**Brief**
With pictures omitted, restate the data word for word.

* * *

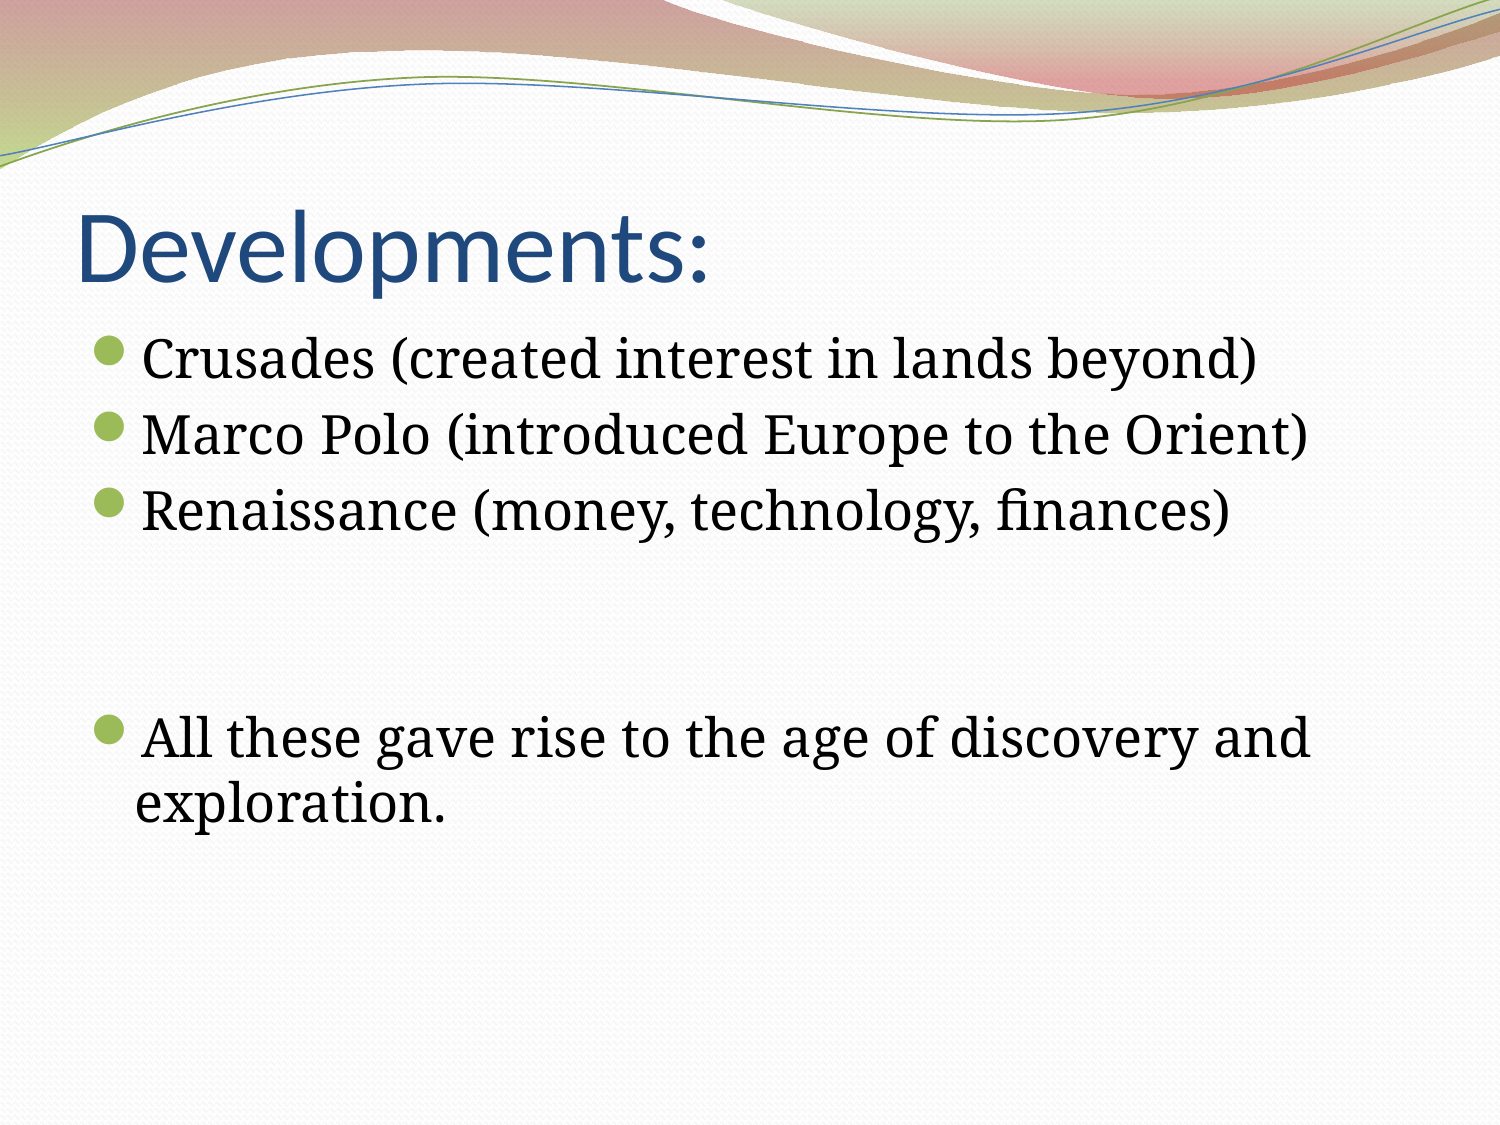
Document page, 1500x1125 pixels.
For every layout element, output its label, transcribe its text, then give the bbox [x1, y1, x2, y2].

list Crusades (created interest in lands beyond) Marco Polo (introduced Europe to the Orient) Renaissance (money, technology, finances) All these gave rise to the age of discovery and exploration. [75, 317, 1425, 1038]
title Developments: [75, 115, 1425, 303]
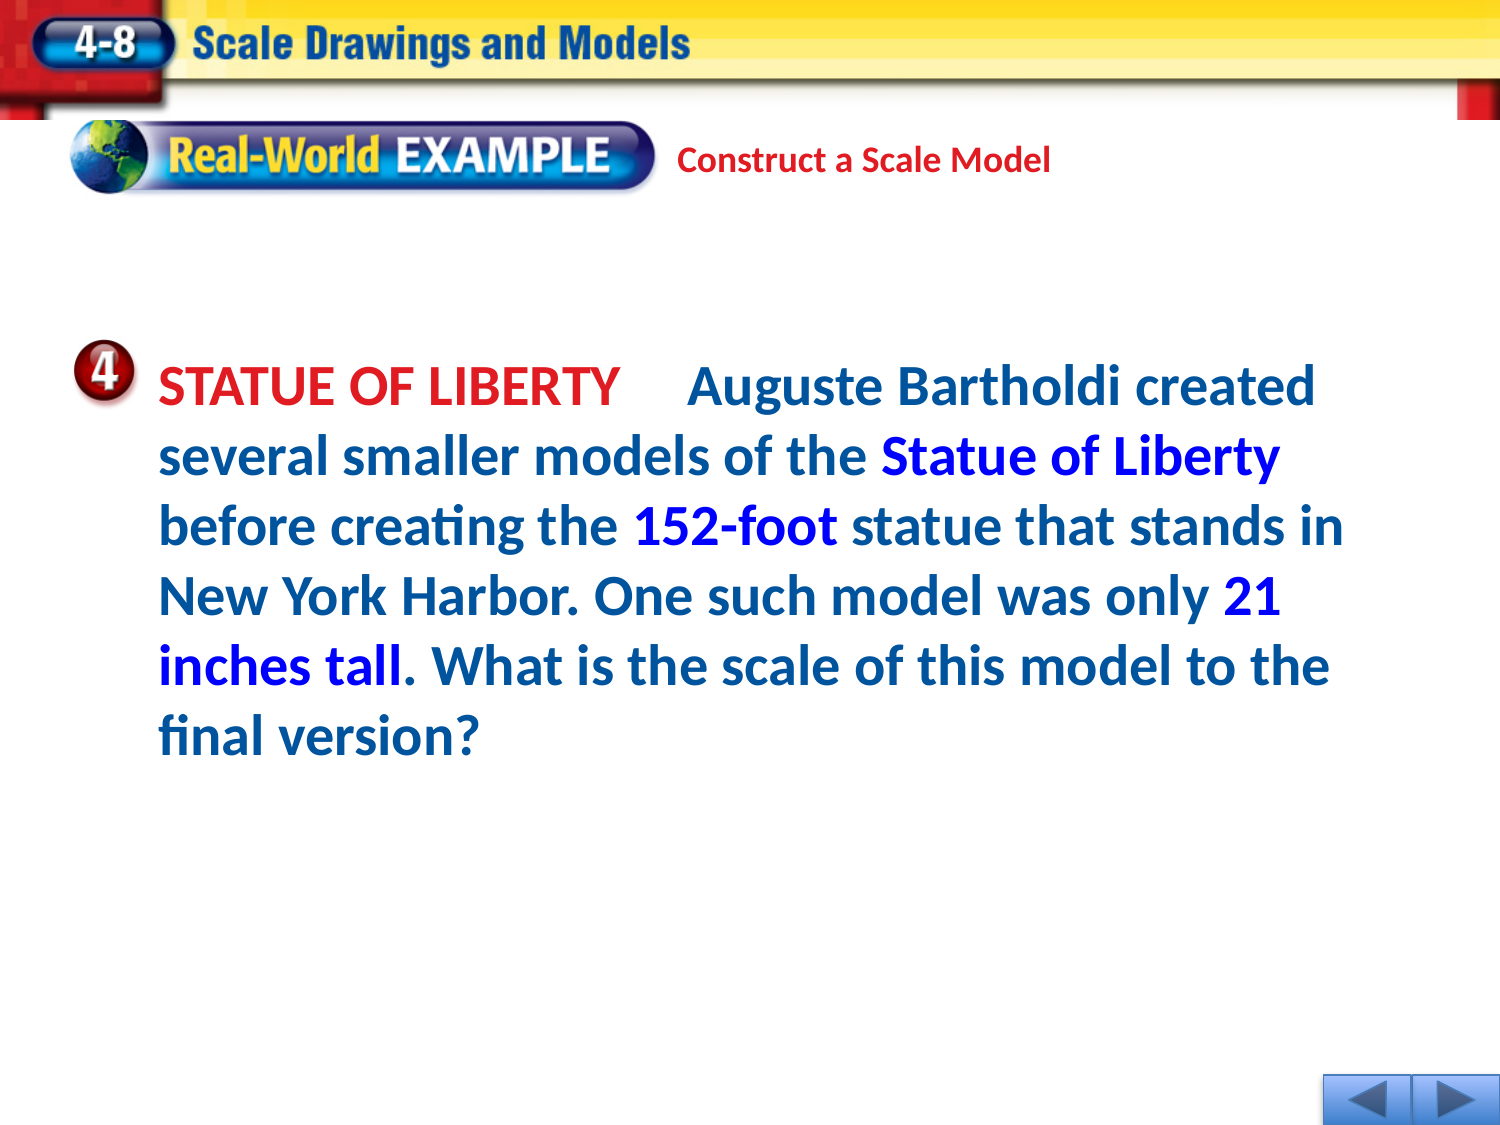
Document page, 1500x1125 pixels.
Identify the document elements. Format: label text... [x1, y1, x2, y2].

text_box STATUE OF LIBERTY Auguste Bartholdi created several smaller models of the Statue of Liberty before creating the 152-foot statue that stands in New York Harbor. One such model was only 21 inches tall. What is the scale of this model to the final version? [143, 339, 1408, 775]
picture [68, 336, 145, 413]
text_box Construct a Scale Model [668, 129, 1429, 188]
text_box [1323, 1074, 1412, 1125]
text_box [1412, 1074, 1500, 1125]
picture [0, 0, 1500, 205]
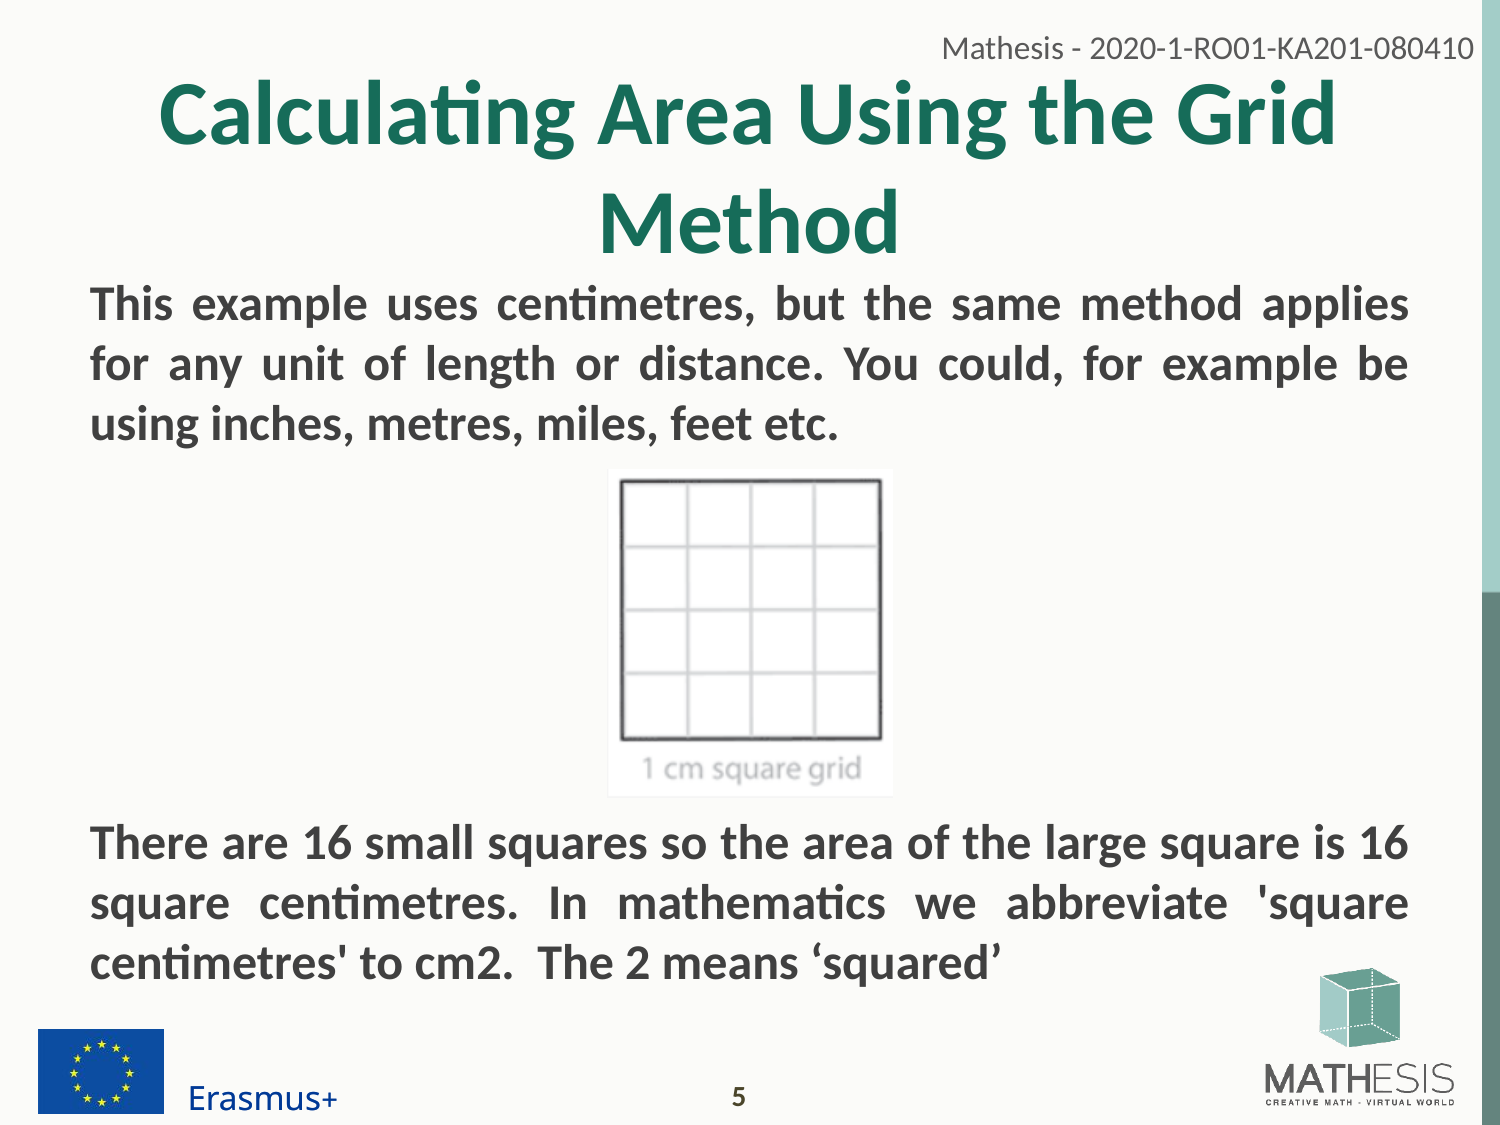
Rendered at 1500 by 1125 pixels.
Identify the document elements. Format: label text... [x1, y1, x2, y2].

title Calculating Area Using the Grid Method [75, 45, 1425, 233]
picture [606, 469, 894, 798]
picture [38, 1029, 164, 1114]
list This example uses centimetres, but the same method applies for any unit of length or distance. You could, for example be using inches, metres, miles, feet etc. There are 16 small squares so the area of the large square is 16 square centimetres. In mathematics we abbreviate 'square centimetres' to cm2. The 2 means ‘squared’ [75, 262, 1425, 1005]
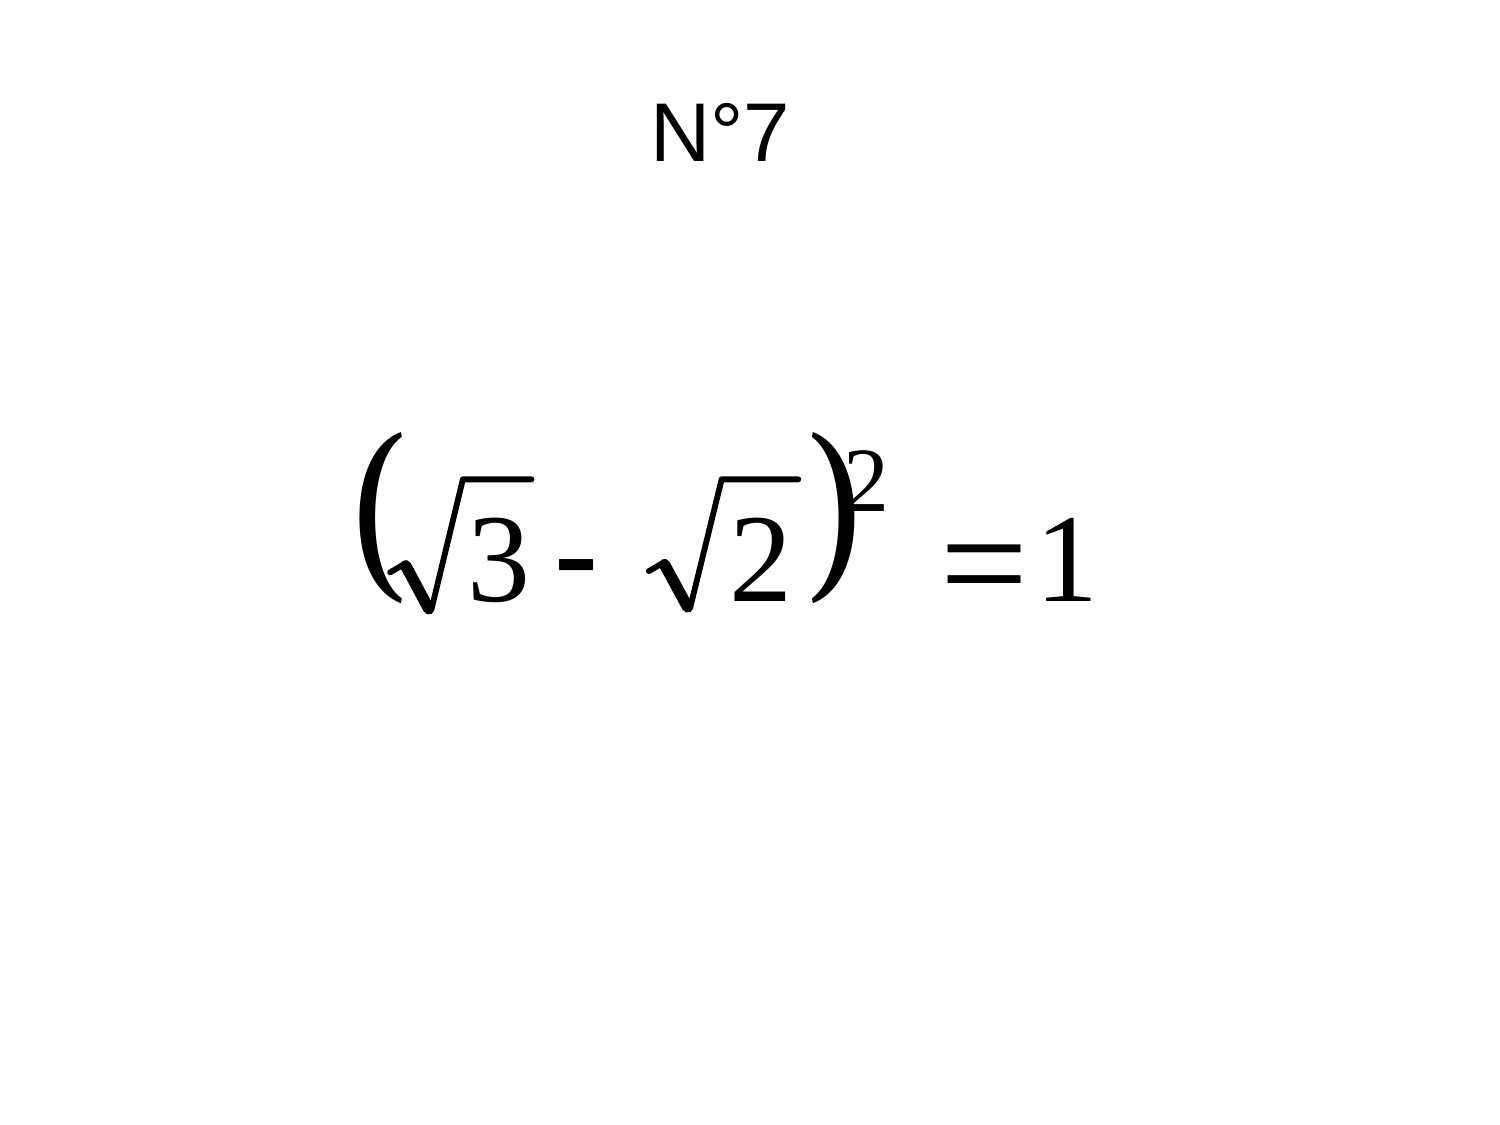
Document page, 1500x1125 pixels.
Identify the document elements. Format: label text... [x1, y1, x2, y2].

* * *

**Written response**
Document page, 1500x1125 pixels.
For every layout element, output its label, transcribe its text, then give the bbox [x1, y1, x2, y2].

list Crusades (created interest in lands beyond) Marco Polo (introduced Europe to the Orient) Renaissance (money, technology, finances) All these gave rise to the age of discovery and exploration. [75, 317, 1425, 1038]
title Developments: [75, 115, 1425, 303]
Document page, 1500x1125 pixels.
Identify the document elements. Format: label text... [x1, y1, x2, y2].

text_box STATUE OF LIBERTY Auguste Bartholdi created several smaller models of the Statue of Liberty before creating the 152-foot statue that stands in New York Harbor. One such model was only 21 inches tall. What is the scale of this model to the final version? [143, 339, 1408, 775]
picture [68, 336, 145, 413]
text_box Construct a Scale Model [668, 129, 1429, 188]
text_box [1323, 1074, 1412, 1125]
text_box [1412, 1074, 1500, 1125]
picture [0, 0, 1500, 205]
Rendered at 1500 by 1125 pixels.
Identify the document elements. Format: label text... [x1, y1, x2, y2].

title Calculating Area Using the Grid Method [75, 45, 1425, 233]
picture [606, 469, 894, 798]
picture [38, 1029, 164, 1114]
list This example uses centimetres, but the same method applies for any unit of length or distance. You could, for example be using inches, metres, miles, feet etc. There are 16 small squares so the area of the large square is 16 square centimetres. In mathematics we abbreviate 'square centimetres' to cm2. The 2 means ‘squared’ [75, 262, 1425, 1005]
Document page, 1500x1125 pixels.
Identify the document elements. Format: label text... [x1, y1, x2, y2].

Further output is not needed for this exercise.